Using the questionnaire, we determined changes in the patients’ sleep quality, mood (anxiety and depression), eating behaviors, and exercise condition. Both groups exhibited significantly improved depression and eating behaviors. The digital intervention improved patients’ anxiety and level of physical activity. In a recent study of digital intervention for other diseases, it effectively improved physical activity, depression, anxiety, and eating behavior [45-47]. Metformin, alternatively, significantly improved sleep quality in our study. Studies have demonstrated that in people with type 2 diabetes, metformin therapy improved sleep quality [48]. In addition, it reduced social stress–related anxiety-like behaviors [49].

In terms of safety, the main adverse events in the digital intervention groups were sensations of hunger (5%) and dizziness (3%). The main adverse events in the metformin groups were gastrointestinal treatment–emergent adverse events (30%). Overall, the digital intervention was found to have fewer side effects, which is advantageous. In the satisfaction questionnaire, most of the patients who completed the follow-up of the digital intervention were satisfied with this treatment and would recommend it to other patients with PCOS. On the basis of the questionnaire’s results, the patients believed that the digital intervention could provide a more thorough understanding of PCOS, solve PCOS-related issues, and save more time. This suggests that the digital intervention is feasible and beneficial while saving doctors’ time and being beneficial for more patients with PCOS. Regarding adherence, while the digital intervention helped patients follow through on lifestyle modifications more successfully, metformin adherence outperformed the digital intervention.

In the digital intervention group, 81% of patients felt that the coaching was most effective. In previous studies, for women with overweight or obesity and PCOS, lifestyle therapies with added SMS text messaging assistance appear to aid in enhancing physical fitness, activity, and aerobic capacity as well as minimize sedentary behavior. It shows that supervision and communication play an important role in maintaining a healthy lifestyle.

However, this study has several limitations. First, the selected population had insulin-resistant PCOS and thus does not represent the entire population. Second, sex hormone indicators were not monitored during menstruation, which affected the judgment of sex hormone results. Third, the participants in this study were not blind, and multiple evaluations of the results increased the chances of type 1 errors. Fourth, no formal evaluation of the cost of the intervention was conducted. Finally, there is a lack of long-term follow-up data to assess whether these changes will persist over time. Thus, multicenter, large-sample studies are warranted to further elucidate the efficacy of digital intervention.

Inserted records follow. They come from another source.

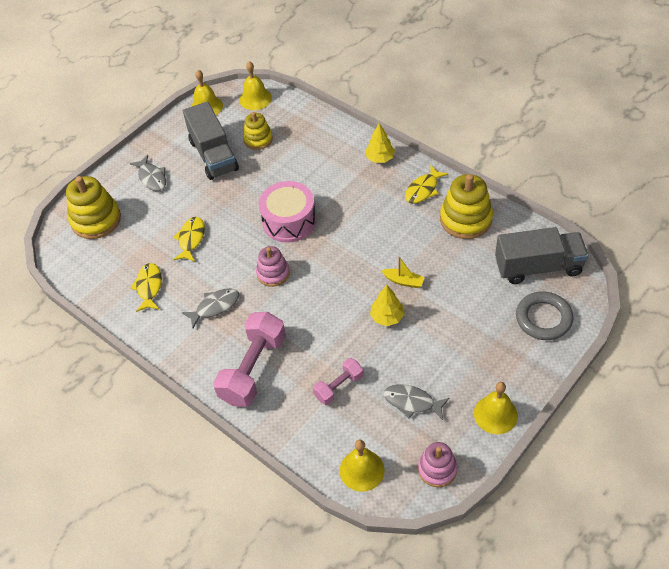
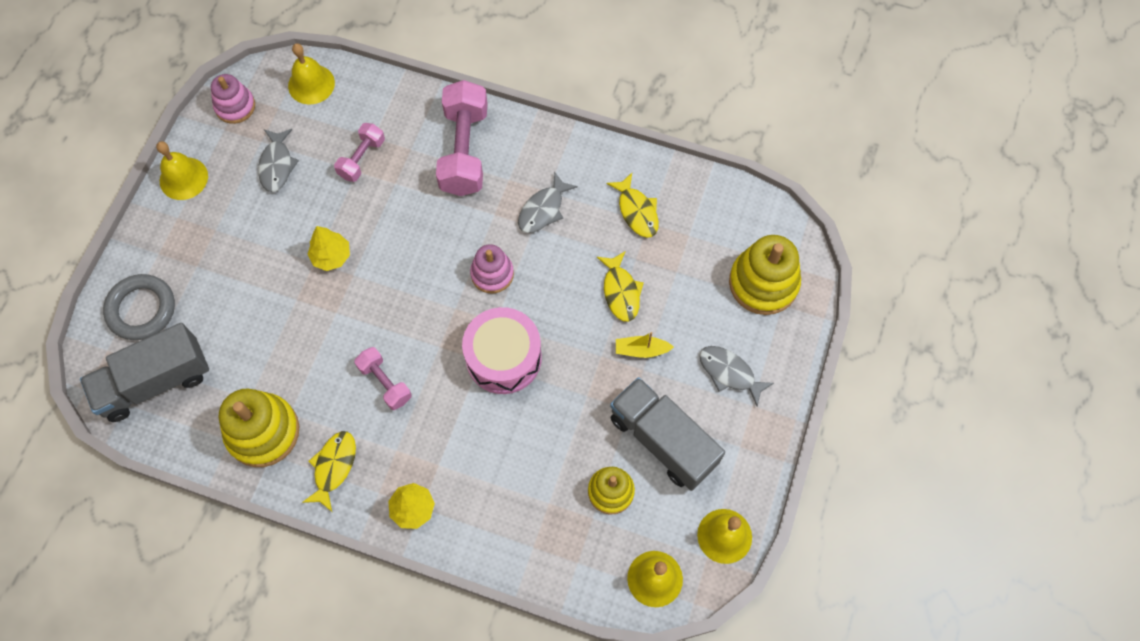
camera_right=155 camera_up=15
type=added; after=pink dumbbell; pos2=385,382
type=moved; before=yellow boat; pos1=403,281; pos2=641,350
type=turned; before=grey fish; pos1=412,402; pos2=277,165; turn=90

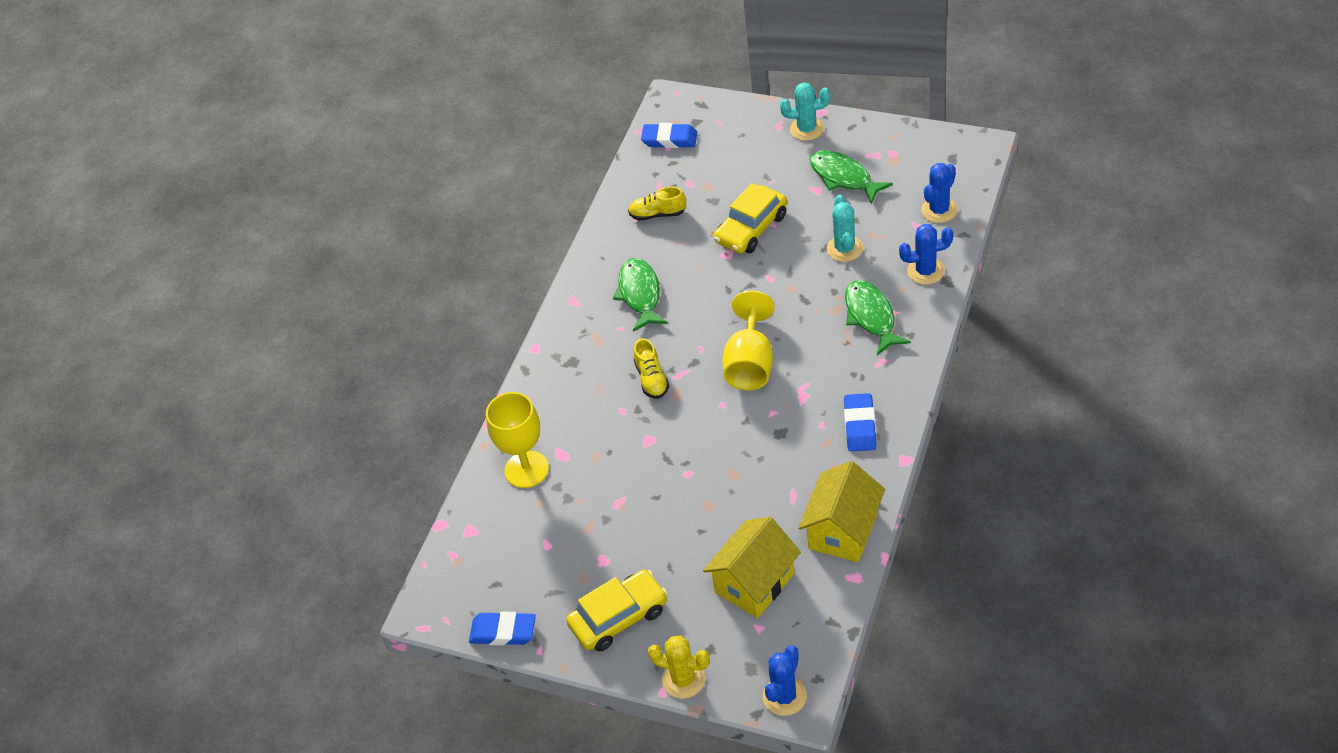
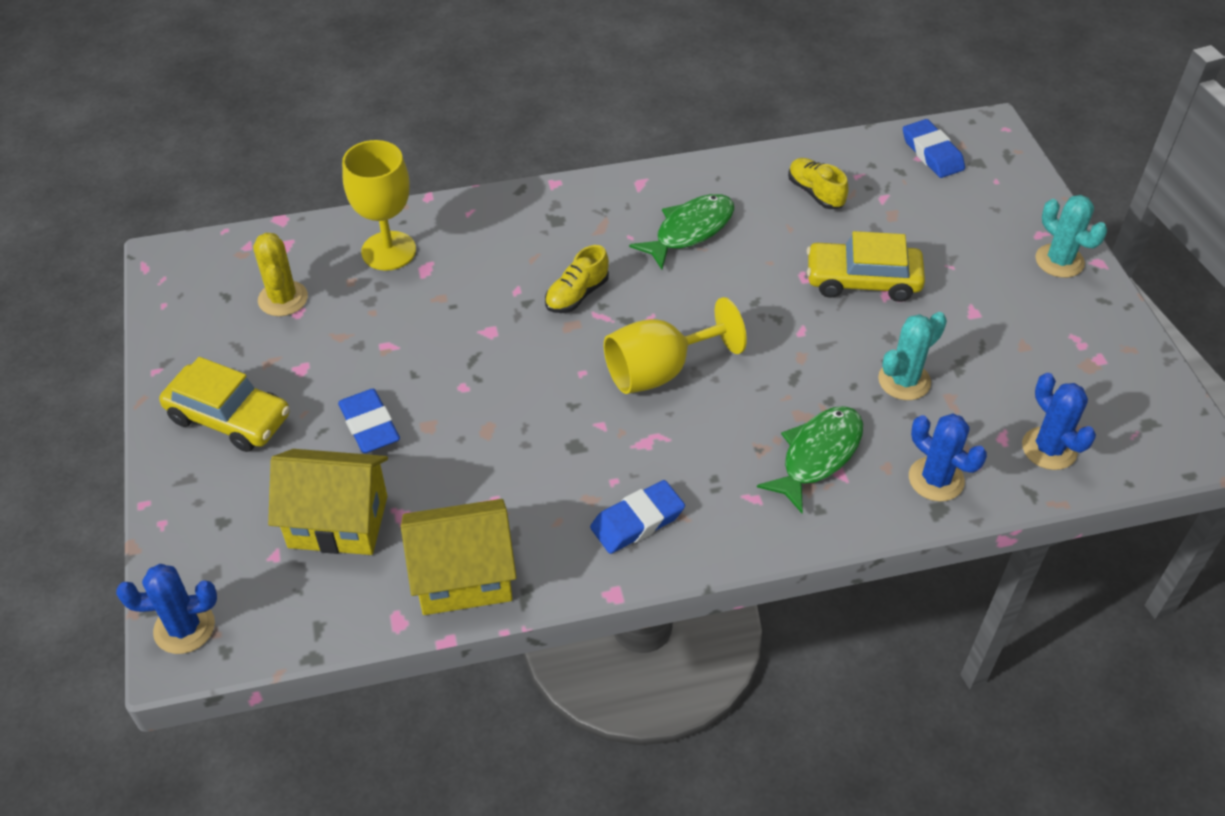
camera_right=50 camera_up=0
type=removed; before=green fish; pos1=843,177
type=moved; before=blue eraser; pos1=503,632; pos2=369,425
type=moved; before=yellow cactus; pos1=683,679; pos2=283,299
type=turned; before=blue cactus; pos1=939,210; pos2=1049,449; turn=60

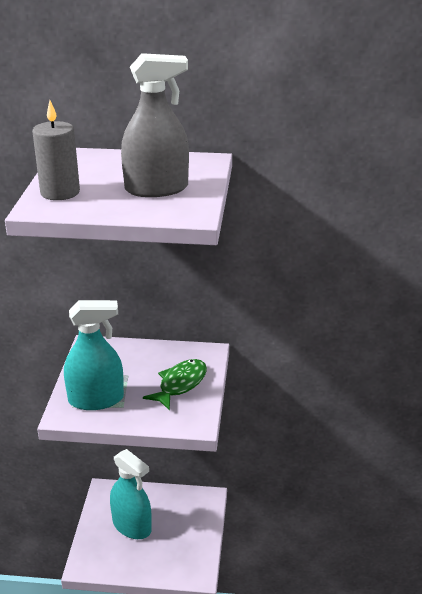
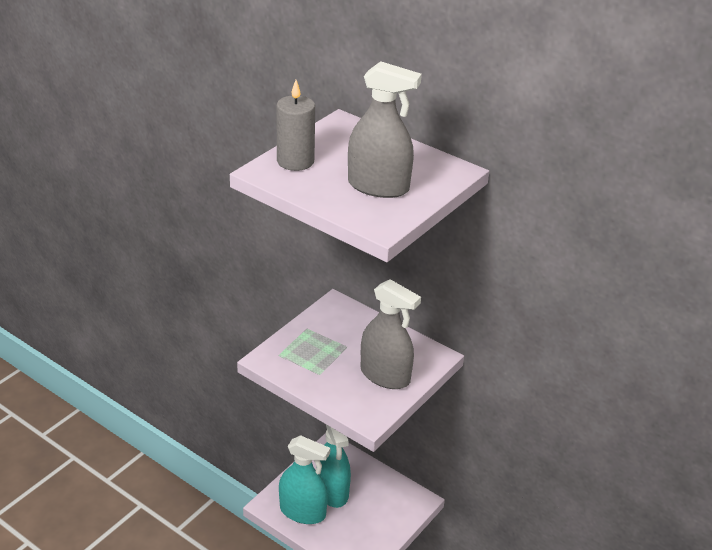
camera_right=30 camera_up=5
type=moved; before=turquoise spray bottle; pos1=96,399; pos2=302,512
type=replaced; before=green fish; after=grey spray bottle; pos1=180,384; pos2=385,375

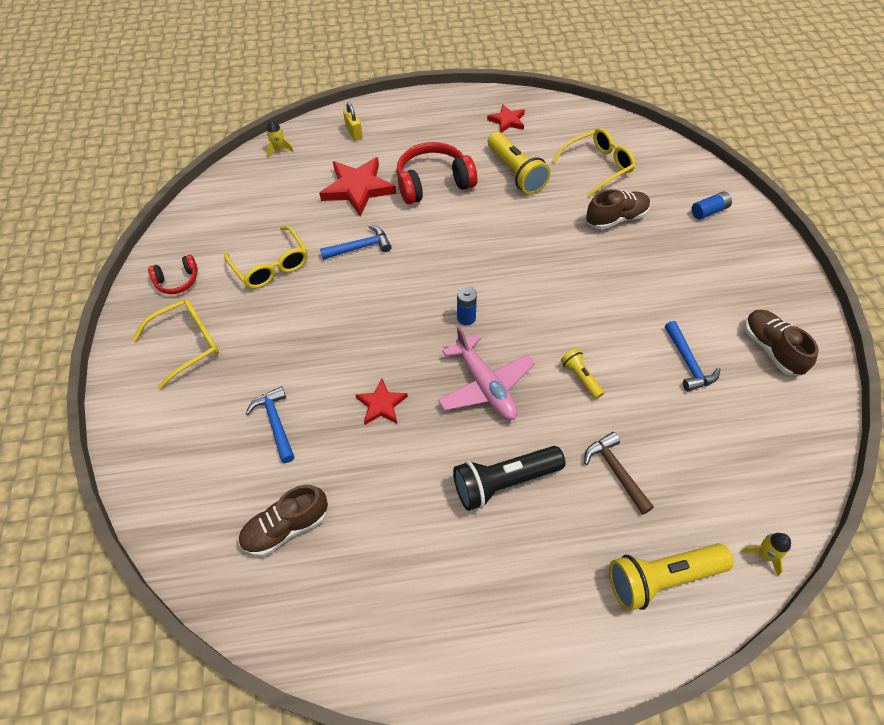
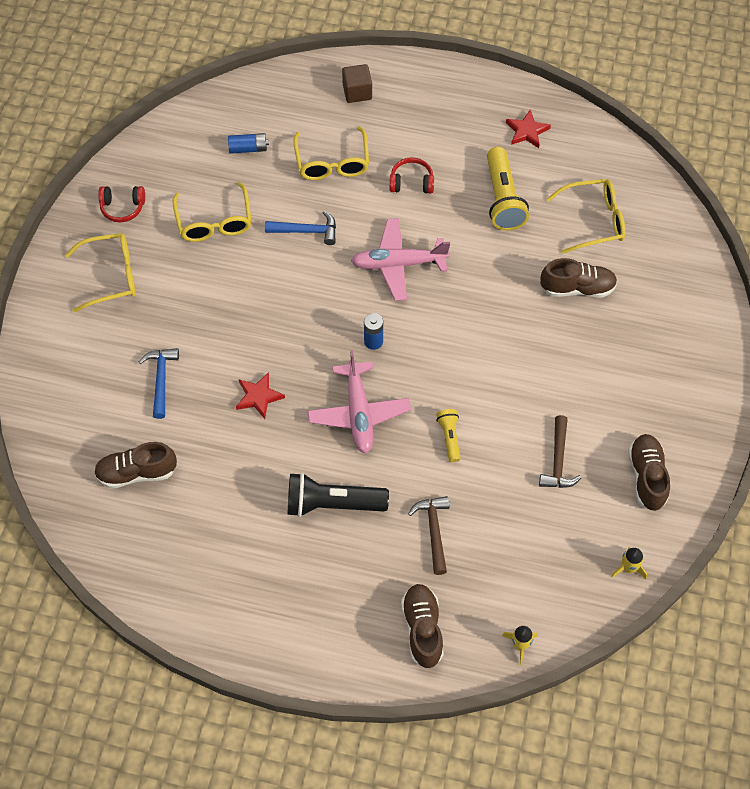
camera_right=20 camera_up=5
type=added; after=pink plane; pos2=398,264
type=moved; before=yellow rocket; pos1=279,150; pos2=628,568
type=moved; before=blue battery; pos1=709,211; pos2=248,148
type=replaced; before=red star; after=yellow glasses; pos1=358,188; pos2=332,163
type=replaced; before=yellow padlock; after=brown cube; pos1=354,132; pos2=357,92
type=replaced; before=yellow flashlight; after=brown shoe; pos1=661,578; pos2=422,629
type=recoloured; before=blue hammer; after=brown hammer; pos1=688,362; pos2=558,460
type=resized; before=red headphones; pos1=433,183; pos2=411,182; scale=0.54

This study summarizes and confirms the feasibility and application of digital intervention for women with PCOS. The results of the study indicated that the intervention is promising in improving self-management behavior and the metabolic and reproductive features of PCOS. Furthermore, in terms of reducing waist circumference, waist-to-hip ratio, total fat mass, and DHEAS, the digital intervention was more beneficial than metformin. Regarding safety, there were fewer adverse events in the digital intervention group than the metformin group.